Even broken down, that jumbo bird is going to take up lots of oven space. To save precious real estate, take parts of the meal prep outside, weather permitting. Separated turkey breasts, thighs, and legs are all perfect candidates for grilling. Not only will this get you out of the kitchen for a minute (and let’s be honest, anyone cooking a Thanksgiving feast could probably use some fresh air), it’ll bring smoky flavors to a protein often considered bland.

What if you STILL end up with way too much turkey left over?

It happens to the best of us. No matter how much turkey per person you prepared for, there’s bound to be one cousin who went vegan last year, or an uncle who got stuck at O’Hare, or too many too-appealing appetizers to fill up on. However you got here, you’re stuck with very many resealable plastic bags full of leftover turkey meat.

Fret not, because there are plenty of ways to repurpose those leftovers into delicious meals without letting things get repetitive. “As far as your first couple of days of leftovers consumption are concerned, cold breast meat turkey sandwiches are the way to go,” Amiel says.

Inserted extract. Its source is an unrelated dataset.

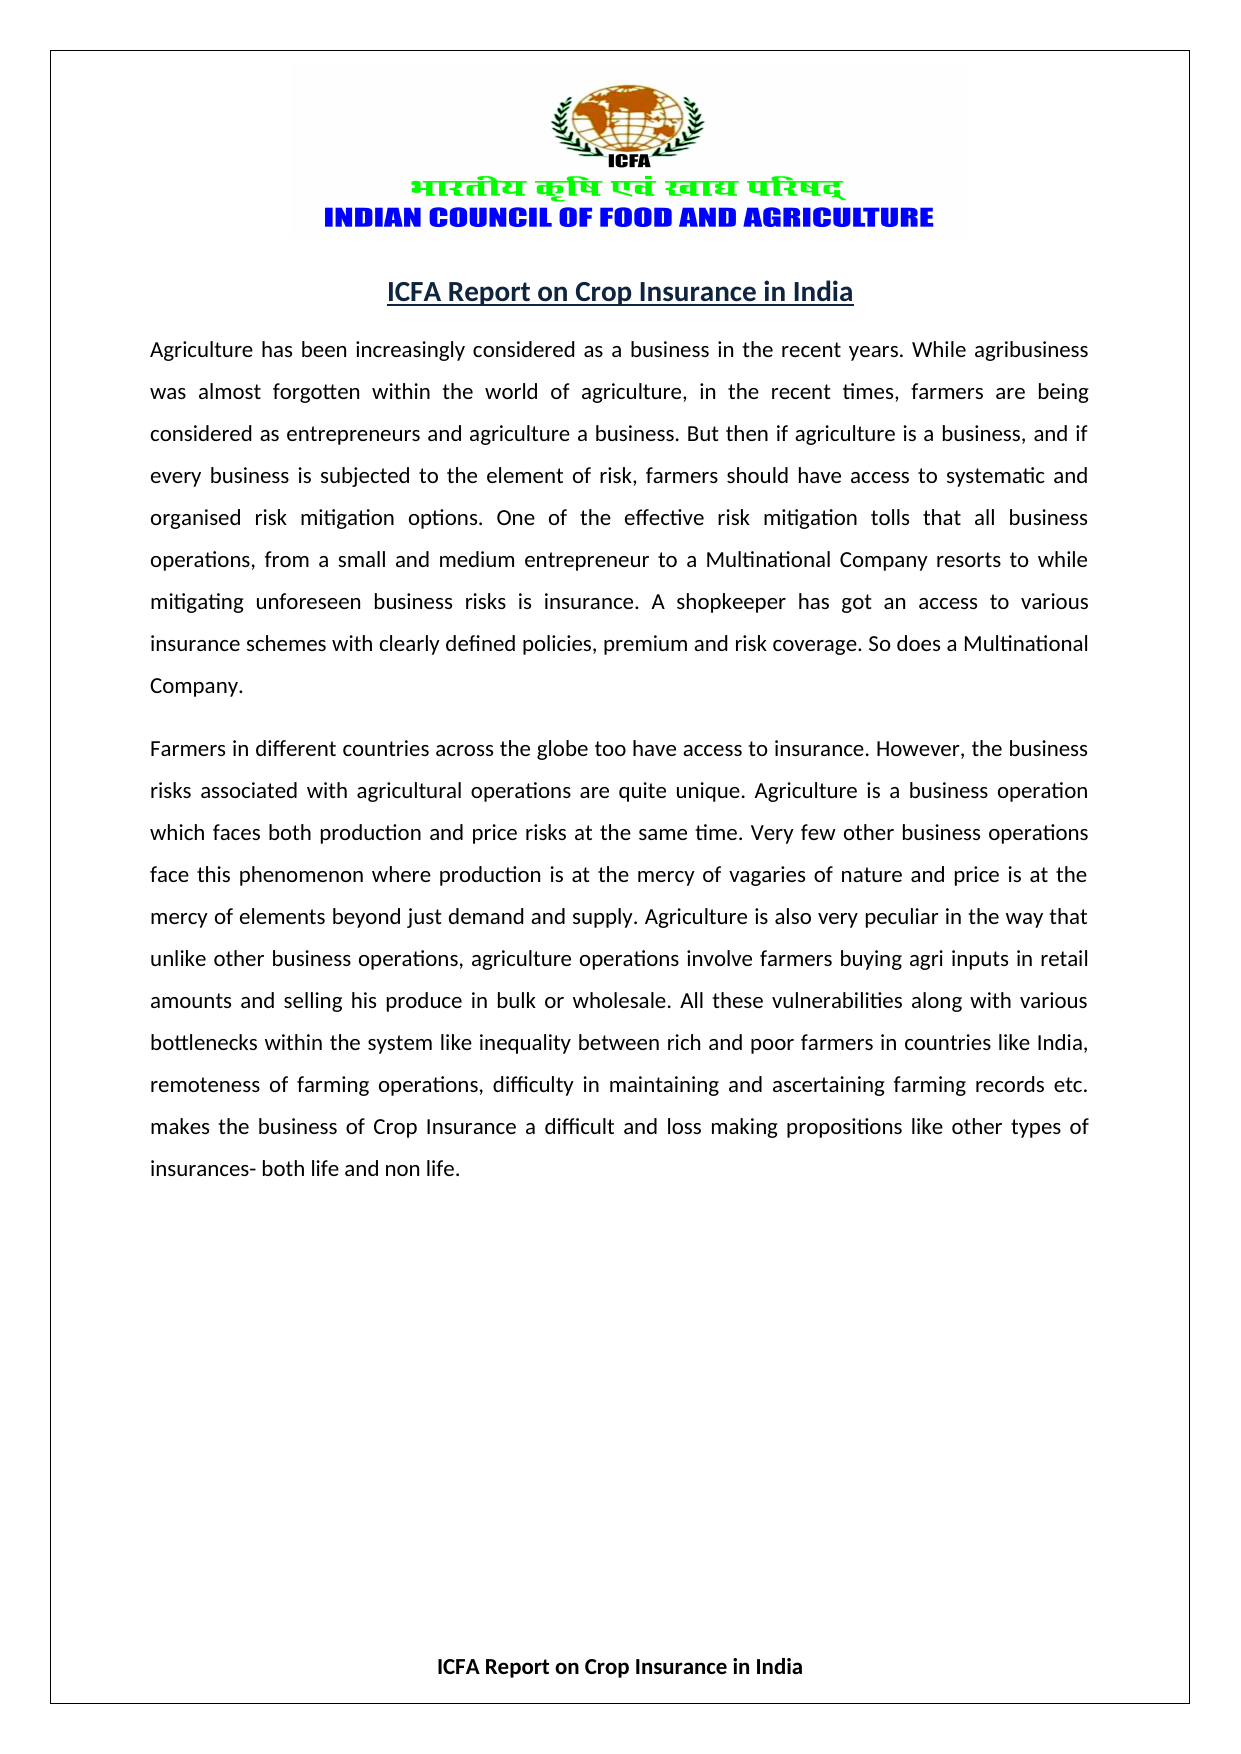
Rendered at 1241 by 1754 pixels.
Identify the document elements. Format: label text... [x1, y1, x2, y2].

That’s because the dark meat is slower to dry out, so getting through the white meat should be step one.

From there, you can turn bone-in dark meat and whatever’s left of the bird’s skeleton into homemade stock, which can be portioned and frozen, and will bring way more flavor to soups, sauces, and braises than the boxed stuff.

As for the dark meat that’s already been carved, shred it up for quick tacos at lunchtime, add it to your homemade stock for a comforting soup, or—if you want something truly impressive—mix it up with any leftover gravy and veggies to make pot pie or shepherd’s pie, which freeze well and make incredibly lazy dinners down the road. And that’s just the beginning—we’ve got plenty more leftover turkey recipes.

But before you let the promise of delicious leftovers convince you to buy the biggest Butterball you can get your hands on, think about yourself on Thanksgiving day. Hosting any event is stressful enough without a literal feast to prepare, and an unnecessarily huge bird is just another headache you don’t need.

“My tip is just to plan ahead,” says Jessie. “The goal for the meal is to have a beautiful spread and have everyone fed, and you don’t need a gigantic turkey to do that.” Keep the Thanksgiving menu simple, enjoy the company, and always—ALWAYS—outsource the cleanup.